┌────────

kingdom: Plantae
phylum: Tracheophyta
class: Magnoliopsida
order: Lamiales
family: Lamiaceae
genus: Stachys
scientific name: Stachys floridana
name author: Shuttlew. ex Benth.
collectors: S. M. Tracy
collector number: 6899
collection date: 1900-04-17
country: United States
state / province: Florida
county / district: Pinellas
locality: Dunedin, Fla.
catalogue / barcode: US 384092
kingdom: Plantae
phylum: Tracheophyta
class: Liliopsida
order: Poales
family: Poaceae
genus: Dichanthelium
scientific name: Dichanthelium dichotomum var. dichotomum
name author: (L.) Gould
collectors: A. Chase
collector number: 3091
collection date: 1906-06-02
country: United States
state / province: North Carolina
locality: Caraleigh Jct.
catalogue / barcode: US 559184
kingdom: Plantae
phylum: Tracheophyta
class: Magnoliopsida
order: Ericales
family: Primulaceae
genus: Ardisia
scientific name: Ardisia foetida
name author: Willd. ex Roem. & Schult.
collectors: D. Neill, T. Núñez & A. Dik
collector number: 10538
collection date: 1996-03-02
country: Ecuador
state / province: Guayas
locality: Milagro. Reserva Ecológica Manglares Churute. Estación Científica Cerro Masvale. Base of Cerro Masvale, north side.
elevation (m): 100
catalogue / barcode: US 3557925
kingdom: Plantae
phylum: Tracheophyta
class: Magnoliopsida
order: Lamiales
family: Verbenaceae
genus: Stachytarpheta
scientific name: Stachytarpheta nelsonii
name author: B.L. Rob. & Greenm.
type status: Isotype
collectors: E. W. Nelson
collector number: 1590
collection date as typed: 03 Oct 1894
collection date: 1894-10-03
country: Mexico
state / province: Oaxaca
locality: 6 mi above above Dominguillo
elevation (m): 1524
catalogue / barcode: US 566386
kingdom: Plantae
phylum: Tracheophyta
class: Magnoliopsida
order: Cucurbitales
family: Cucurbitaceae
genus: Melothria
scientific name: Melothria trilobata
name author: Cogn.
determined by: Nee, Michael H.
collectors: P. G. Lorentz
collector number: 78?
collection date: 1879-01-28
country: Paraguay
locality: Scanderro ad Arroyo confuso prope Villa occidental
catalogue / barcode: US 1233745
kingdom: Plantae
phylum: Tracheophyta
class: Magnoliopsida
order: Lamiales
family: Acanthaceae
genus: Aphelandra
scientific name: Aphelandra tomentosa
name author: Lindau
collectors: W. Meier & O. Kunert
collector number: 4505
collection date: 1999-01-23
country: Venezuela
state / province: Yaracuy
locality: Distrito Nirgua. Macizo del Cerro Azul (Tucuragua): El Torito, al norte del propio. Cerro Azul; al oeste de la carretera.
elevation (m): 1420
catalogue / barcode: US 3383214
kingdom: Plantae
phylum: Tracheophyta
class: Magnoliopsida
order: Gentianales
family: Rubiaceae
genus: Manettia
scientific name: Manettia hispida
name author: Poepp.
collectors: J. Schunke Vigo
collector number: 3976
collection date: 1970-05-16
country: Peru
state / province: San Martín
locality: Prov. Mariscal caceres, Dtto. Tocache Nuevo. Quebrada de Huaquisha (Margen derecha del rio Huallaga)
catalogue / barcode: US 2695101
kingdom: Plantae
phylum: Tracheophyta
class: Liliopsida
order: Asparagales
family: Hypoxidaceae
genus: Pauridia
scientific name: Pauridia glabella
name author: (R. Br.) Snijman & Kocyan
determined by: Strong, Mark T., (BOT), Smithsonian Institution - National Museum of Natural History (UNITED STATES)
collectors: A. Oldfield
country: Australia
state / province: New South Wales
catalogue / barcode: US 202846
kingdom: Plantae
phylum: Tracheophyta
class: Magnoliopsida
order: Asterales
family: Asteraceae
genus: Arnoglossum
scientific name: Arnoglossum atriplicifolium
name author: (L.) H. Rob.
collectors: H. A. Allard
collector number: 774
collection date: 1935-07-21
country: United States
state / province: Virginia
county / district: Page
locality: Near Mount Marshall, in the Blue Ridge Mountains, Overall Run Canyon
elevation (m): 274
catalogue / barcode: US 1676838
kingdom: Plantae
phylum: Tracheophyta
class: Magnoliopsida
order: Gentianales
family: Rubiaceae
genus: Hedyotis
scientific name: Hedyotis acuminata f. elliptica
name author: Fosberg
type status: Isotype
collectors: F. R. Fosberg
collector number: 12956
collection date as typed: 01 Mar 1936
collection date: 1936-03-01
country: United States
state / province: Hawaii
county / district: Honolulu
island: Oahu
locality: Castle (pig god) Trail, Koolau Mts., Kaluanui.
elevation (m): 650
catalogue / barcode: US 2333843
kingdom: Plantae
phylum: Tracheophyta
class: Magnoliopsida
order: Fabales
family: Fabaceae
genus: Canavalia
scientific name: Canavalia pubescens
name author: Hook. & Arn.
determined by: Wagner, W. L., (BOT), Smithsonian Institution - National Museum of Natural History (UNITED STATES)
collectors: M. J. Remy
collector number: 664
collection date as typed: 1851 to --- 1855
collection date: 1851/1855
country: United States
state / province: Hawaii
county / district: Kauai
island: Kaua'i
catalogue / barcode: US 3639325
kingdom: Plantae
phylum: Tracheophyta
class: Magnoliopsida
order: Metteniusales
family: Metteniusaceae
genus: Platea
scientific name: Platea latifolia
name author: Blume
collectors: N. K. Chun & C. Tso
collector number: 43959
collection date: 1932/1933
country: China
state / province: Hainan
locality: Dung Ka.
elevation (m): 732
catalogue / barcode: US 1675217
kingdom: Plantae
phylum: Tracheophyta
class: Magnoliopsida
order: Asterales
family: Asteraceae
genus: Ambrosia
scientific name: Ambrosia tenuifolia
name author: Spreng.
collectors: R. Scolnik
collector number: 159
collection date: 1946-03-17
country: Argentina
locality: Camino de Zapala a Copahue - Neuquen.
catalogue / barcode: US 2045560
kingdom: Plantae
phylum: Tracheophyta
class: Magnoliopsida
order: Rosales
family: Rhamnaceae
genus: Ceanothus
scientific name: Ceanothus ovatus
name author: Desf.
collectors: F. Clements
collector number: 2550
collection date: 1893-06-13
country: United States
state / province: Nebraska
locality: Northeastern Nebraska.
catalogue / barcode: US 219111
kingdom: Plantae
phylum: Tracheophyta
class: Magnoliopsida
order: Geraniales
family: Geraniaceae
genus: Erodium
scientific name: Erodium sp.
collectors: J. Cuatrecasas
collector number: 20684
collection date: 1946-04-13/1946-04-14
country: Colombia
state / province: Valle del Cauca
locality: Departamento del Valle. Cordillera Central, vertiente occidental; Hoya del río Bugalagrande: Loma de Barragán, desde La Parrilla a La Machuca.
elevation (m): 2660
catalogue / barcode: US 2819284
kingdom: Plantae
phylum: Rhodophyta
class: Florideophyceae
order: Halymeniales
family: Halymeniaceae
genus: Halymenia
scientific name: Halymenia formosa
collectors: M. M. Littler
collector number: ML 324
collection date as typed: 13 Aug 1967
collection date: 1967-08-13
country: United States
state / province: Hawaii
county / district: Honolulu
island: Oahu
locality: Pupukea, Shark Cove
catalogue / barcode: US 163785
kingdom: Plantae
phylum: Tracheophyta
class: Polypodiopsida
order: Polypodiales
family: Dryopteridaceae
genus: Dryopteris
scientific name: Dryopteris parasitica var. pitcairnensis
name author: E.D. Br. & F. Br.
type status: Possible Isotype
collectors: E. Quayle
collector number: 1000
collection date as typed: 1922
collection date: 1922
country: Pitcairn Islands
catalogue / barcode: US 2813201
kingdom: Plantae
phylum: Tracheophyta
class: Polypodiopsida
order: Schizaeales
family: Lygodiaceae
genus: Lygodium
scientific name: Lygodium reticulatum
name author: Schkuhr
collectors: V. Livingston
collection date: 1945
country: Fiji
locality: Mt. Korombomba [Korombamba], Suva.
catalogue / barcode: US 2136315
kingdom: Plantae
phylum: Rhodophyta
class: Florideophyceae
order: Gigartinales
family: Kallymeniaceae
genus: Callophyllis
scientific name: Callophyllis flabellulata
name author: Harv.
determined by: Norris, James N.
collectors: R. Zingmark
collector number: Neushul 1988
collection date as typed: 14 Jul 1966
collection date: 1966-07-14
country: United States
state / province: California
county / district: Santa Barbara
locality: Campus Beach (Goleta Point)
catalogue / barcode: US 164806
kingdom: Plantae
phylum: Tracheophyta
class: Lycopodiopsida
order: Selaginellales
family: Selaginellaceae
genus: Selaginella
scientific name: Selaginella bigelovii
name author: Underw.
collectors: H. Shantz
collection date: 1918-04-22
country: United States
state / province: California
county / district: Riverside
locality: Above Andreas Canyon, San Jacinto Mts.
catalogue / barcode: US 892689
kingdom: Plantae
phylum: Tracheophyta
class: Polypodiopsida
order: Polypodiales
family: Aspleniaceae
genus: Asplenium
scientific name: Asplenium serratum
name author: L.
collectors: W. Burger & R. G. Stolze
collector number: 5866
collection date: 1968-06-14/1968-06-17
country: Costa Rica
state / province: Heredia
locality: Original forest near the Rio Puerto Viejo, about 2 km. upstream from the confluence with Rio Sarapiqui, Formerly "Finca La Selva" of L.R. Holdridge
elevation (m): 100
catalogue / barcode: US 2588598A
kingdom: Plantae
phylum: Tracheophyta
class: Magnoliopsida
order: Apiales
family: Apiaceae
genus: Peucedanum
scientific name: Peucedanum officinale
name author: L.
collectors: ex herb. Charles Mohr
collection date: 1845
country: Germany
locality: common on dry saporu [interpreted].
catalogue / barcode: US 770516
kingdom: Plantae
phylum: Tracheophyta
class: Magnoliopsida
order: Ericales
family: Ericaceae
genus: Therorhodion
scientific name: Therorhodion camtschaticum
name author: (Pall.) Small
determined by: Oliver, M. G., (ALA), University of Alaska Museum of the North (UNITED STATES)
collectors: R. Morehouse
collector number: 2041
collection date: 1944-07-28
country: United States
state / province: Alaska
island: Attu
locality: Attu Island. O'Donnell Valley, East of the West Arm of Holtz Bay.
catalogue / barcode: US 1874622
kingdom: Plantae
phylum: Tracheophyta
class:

└────────

**WHAT IS ASKED:**
Turn the lines above, from the one containing "collection date: 1894-10-03" through the one containing "country: Peru", both included, into a numbered list with blank lines left out.

**ANSWER TO THE EXERCISE:**
1. collection date: 1894-10-03
2. country: Mexico
3. state / province: Oaxaca
4. locality: 6 mi above above Dominguillo
5. elevation (m): 1524
6. catalogue / barcode: US 566386
7. kingdom: Plantae
8. phylum: Tracheophyta
9. class: Magnoliopsida
10. order: Cucurbitales
11. family: Cucurbitaceae
12. genus: Melothria
13. scientific name: Melothria trilobata
14. name author: Cogn.
15. determined by: Nee, Michael H.
16. collectors: P. G. Lorentz
17. collector number: 78?
18. collection date: 1879-01-28
19. country: Paraguay
20. locality: Scanderro ad Arroyo confuso prope Villa occidental
21. catalogue / barcode: US 1233745
22. kingdom: Plantae
23. phylum: Tracheophyta
24. class: Magnoliopsida
25. order: Lamiales
26. family: Acanthaceae
27. genus: Aphelandra
28. scientific name: Aphelandra tomentosa
29. name author: Lindau
30. collectors: W. Meier & O. Kunert
31. collector number: 4505
32. collection date: 1999-01-23
33. country: Venezuela
34. state / province: Yaracuy
35. locality: Distrito Nirgua. Macizo del Cerro Azul (Tucuragua): El Torito, al norte del propio. Cerro Azul; al oeste de la carretera.
36. elevation (m): 1420
37. catalogue / barcode: US 3383214
38. kingdom: Plantae
39. phylum: Tracheophyta
40. class: Magnoliopsida
41. order: Gentianales
42. family: Rubiaceae
43. genus: Manettia
44. scientific name: Manettia hispida
45. name author: Poepp.
46. collectors: J. Schunke Vigo
47. collector number: 3976
48. collection date: 1970-05-16
49. country: Peru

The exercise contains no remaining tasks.